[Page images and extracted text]

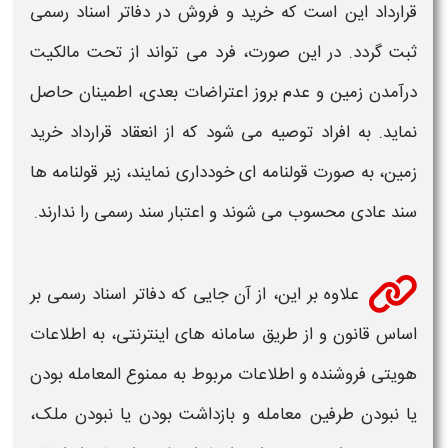
قرارداد این است که
خرید
و فروش در دفاتر اسناد رسمی
ثبت گردد. در این صورت، فرد می تواند از تحت مالکیت
درآمدن
زمین
و عدم بروز اعتراضات بعدی، اطمینان حاصل
نماید. به افراد توصیه می شود که از انعقاد قرارداد
خرید
زمین
، به صورت قولنامه ای خودداری نمایند، زیر قولنامه ها
سند عادی محسوب می شوند و اعتبار سند رسمی را ندارند.
علاوه بر این، از آن جایی که دفاتر اسناد رسمی بر
اساس قانون و از طریق سامانه‌ های اینترنتی، به اطلاعات
هویتی فروشنده و اطلاعات مربوط به ممنوع المعامله بودن
یا نبودن طرفین معامله و بازداشت بودن یا نبودن ملک،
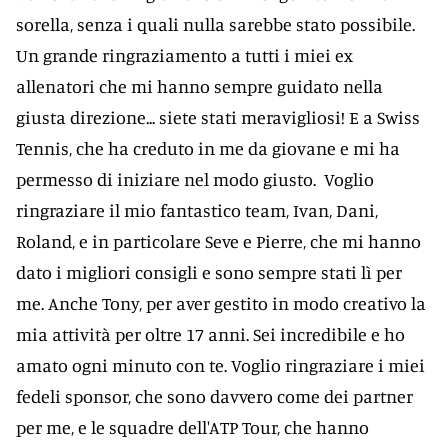
sorella, senza i quali nulla sarebbe stato possibile.
Un grande ringraziamento a tutti i miei ex
allenatori che mi hanno sempre guidato nella
giusta direzione... siete stati meravigliosi! E a Swiss
Tennis, che ha creduto in me da giovane e mi ha
permesso di iniziare nel modo giusto. Voglio
ringraziare il mio fantastico team, Ivan, Dani,
Roland, e in particolare Seve e Pierre, che mi hanno
dato i migliori consigli e sono sempre stati lì per
me. Anche Tony, per aver gestito in modo creativo la
mia attività per oltre 17 anni. Sei incredibile e ho
amato ogni minuto con te. Voglio ringraziare i miei
fedeli sponsor, che sono davvero come dei partner
per me, e le squadre dell'ATP Tour, che hanno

→ **Assigned task**:
Substitute "omaggiare" for every "ringraziare" in the extracted text of all the records above, and give that text back with nothing else changed. Leave out the pictures.

→ **Written answer**:
قرارداد این است که
خرید
و فروش در دفاتر اسناد رسمی
ثبت گردد. در این صورت، فرد می تواند از تحت مالکیت
درآمدن
زمین
و عدم بروز اعتراضات بعدی، اطمینان حاصل
نماید. به افراد توصیه می شود که از انعقاد قرارداد
خرید
زمین
، به صورت قولنامه ای خودداری نمایند، زیر قولنامه ها
سند عادی محسوب می شوند و اعتبار سند رسمی را ندارند.
علاوه بر این، از آن جایی که دفاتر اسناد رسمی بر
اساس قانون و از طریق سامانه‌ های اینترنتی، به اطلاعات
هویتی فروشنده و اطلاعات مربوط به ممنوع المعامله بودن
یا نبودن طرفین معامله و بازداشت بودن یا نبودن ملک،
sorella, senza i quali nulla sarebbe stato possibile.
Un grande ringraziamento a tutti i miei ex
allenatori che mi hanno sempre guidato nella
giusta direzione... siete stati meravigliosi! E a Swiss
Tennis, che ha creduto in me da giovane e mi ha
permesso di iniziare nel modo giusto. Voglio
omaggiare il mio fantastico team, Ivan, Dani,
Roland, e in particolare Seve e Pierre, che mi hanno
dato i migliori consigli e sono sempre stati lì per
me. Anche Tony, per aver gestito in modo creativo la
mia attività per oltre 17 anni. Sei incredibile e ho
amato ogni minuto con te. Voglio omaggiare i miei
fedeli sponsor, che sono davvero come dei partner
per me, e le squadre dell'ATP Tour, che hanno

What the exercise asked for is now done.